==== GIVEN TEXT ====

Demand for condo units in Ho Chi Minh City and Hanoi grew in the third quarter with a lack of new supply tightening the market in both cities. Research from Colliers International Vietnam found more units are on the way with the country continuing its recovery from COVID-19.
In the Colliers International Vietnam Real Estate Quarterly Knowledge Report, it was noted that demand for condo units in Ho Chi Minh City has remained strong with many projects recording occupancy rates of up to 90 percent. Despite the country experience a secondary COVID-19 break during July, the condo market emerged unscathed.
“Due to the citizens’ experience in disease prevention, this late July outbreak did not affect the recovery of the apartment market in HCMC. Although it has delayed a few projects, we can still expect a supply of about 14,000 units by the end of this year as the demand for apartments in HCMC is still quite high,” the report noted. “In addition to this, the completion of the Metro subway will create a new look for the central area by the connection between commercial buildings with the Saigon River, the Thu Thien urban area across the river. It also increases interregional connection between the core area and the strong development areas like the East Saigon.”

====

## APPLY WHAT YOU READ
**a)** According to the text on Vietnam's condo market, what supply of apartment units can still be expected in Ho Chi Minh City by the end of this year?
**b)** Pick up the text on Vietnam's condo market after its final sentence and carry it forward.
The records that come next have nothing to do with the text on Vietnam's condo market.

==== RECORDED INFORMATION ====

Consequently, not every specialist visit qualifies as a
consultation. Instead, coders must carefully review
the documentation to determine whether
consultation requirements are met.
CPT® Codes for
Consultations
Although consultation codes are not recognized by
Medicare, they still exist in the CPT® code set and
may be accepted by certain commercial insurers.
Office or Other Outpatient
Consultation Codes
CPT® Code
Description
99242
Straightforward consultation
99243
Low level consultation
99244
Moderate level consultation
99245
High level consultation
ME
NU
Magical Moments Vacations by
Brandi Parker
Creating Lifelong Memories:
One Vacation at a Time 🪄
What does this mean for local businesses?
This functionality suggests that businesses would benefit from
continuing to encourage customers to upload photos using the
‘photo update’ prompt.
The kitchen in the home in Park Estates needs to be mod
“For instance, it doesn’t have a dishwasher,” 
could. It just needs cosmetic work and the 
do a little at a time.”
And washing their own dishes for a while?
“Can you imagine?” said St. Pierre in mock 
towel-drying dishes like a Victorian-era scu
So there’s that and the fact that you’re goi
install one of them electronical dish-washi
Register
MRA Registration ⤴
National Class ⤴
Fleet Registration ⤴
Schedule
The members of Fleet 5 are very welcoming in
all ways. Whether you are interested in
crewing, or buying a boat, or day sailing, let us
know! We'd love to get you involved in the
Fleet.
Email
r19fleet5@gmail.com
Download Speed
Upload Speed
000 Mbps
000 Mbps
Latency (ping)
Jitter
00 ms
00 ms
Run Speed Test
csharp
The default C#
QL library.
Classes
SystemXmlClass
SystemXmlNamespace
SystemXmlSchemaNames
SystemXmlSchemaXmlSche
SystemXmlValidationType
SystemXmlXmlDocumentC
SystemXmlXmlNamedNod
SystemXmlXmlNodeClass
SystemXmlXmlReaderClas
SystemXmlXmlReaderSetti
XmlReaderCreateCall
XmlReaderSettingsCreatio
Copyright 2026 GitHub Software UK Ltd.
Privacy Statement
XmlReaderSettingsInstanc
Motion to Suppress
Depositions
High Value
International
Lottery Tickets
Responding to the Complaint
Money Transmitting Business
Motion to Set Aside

====
==== RECORDED INFORMATION ====

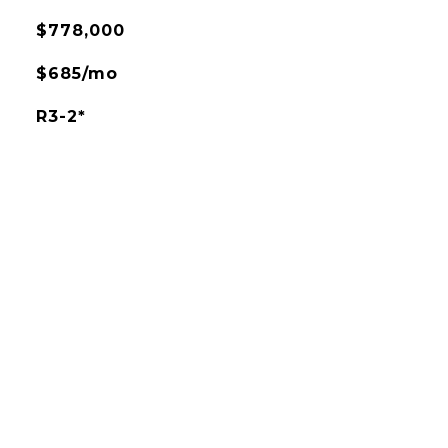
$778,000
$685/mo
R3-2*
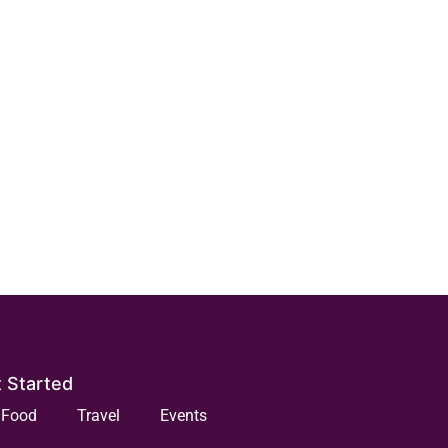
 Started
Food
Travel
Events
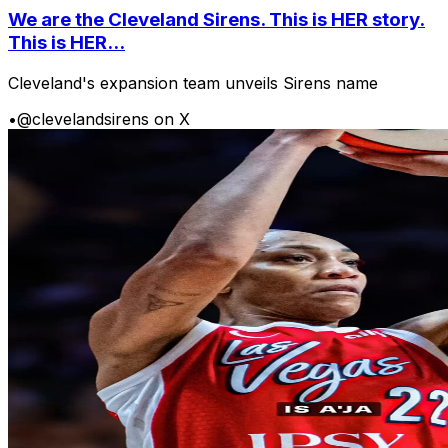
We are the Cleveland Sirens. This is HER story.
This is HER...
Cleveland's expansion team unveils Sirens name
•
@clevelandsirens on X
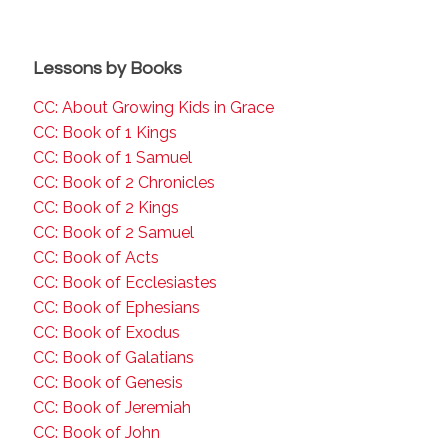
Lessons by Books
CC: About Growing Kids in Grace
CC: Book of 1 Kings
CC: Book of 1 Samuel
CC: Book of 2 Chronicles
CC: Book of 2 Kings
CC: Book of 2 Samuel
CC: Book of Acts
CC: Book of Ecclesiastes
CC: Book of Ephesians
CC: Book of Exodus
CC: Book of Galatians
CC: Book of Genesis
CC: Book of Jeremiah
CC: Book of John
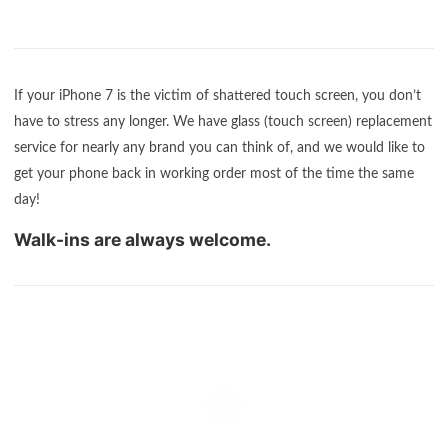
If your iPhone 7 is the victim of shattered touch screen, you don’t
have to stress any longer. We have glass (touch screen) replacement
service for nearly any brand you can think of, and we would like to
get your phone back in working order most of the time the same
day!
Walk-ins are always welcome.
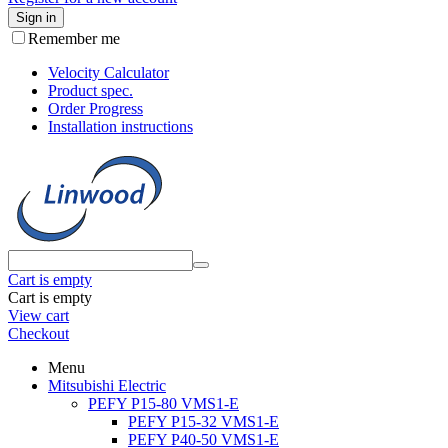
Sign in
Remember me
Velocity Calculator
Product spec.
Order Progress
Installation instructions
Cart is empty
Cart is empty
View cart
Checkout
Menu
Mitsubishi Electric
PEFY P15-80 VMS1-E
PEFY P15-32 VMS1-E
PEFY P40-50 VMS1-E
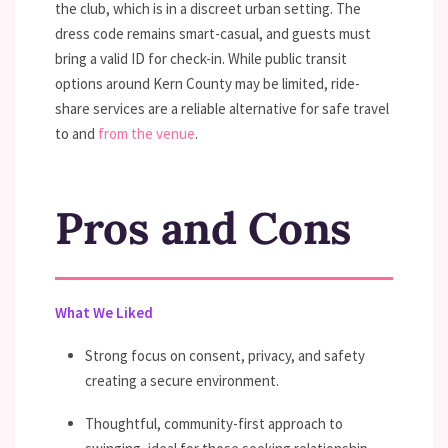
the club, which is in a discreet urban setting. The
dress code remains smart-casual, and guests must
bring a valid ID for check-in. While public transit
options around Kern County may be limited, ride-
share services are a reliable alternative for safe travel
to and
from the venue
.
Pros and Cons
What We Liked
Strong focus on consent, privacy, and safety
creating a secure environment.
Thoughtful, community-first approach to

====
==== RECORDED INFORMATION ====

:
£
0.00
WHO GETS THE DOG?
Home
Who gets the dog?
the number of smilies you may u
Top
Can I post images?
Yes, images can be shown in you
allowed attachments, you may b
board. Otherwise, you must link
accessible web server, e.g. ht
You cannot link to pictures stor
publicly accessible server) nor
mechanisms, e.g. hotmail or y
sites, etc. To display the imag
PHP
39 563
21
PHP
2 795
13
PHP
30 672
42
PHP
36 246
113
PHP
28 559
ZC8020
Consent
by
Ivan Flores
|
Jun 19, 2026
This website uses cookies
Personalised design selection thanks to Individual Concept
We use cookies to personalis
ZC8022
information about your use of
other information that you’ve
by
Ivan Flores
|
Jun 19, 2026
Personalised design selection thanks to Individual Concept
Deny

====

## RESULTS FOR EACH TASK
**a)** About 14,000 units.

**b)**
Meanwhile in Hanoi, demand for condo units is higher than ever, according to Colliers International Vietnam. That’s because no supply hit the market for the better part of 2020 although nearly 6,000 units should be launched before year’s end. Activity is expected to pick up even further in 2021.
“The appearance of new supply in this quarter will lead to a series of new projects launched in the future, meeting the high demand for apartments in Hanoi. However, because the epidemic has affected quite heavily in Hanoi, at least until the beginning of 2021, the growth rate will be normal again,” the report stated. “By the end of 2020, there will be about 12,000 additional apartments to be provided and by the first quarter of 2021 there will be 30,000 apartments.”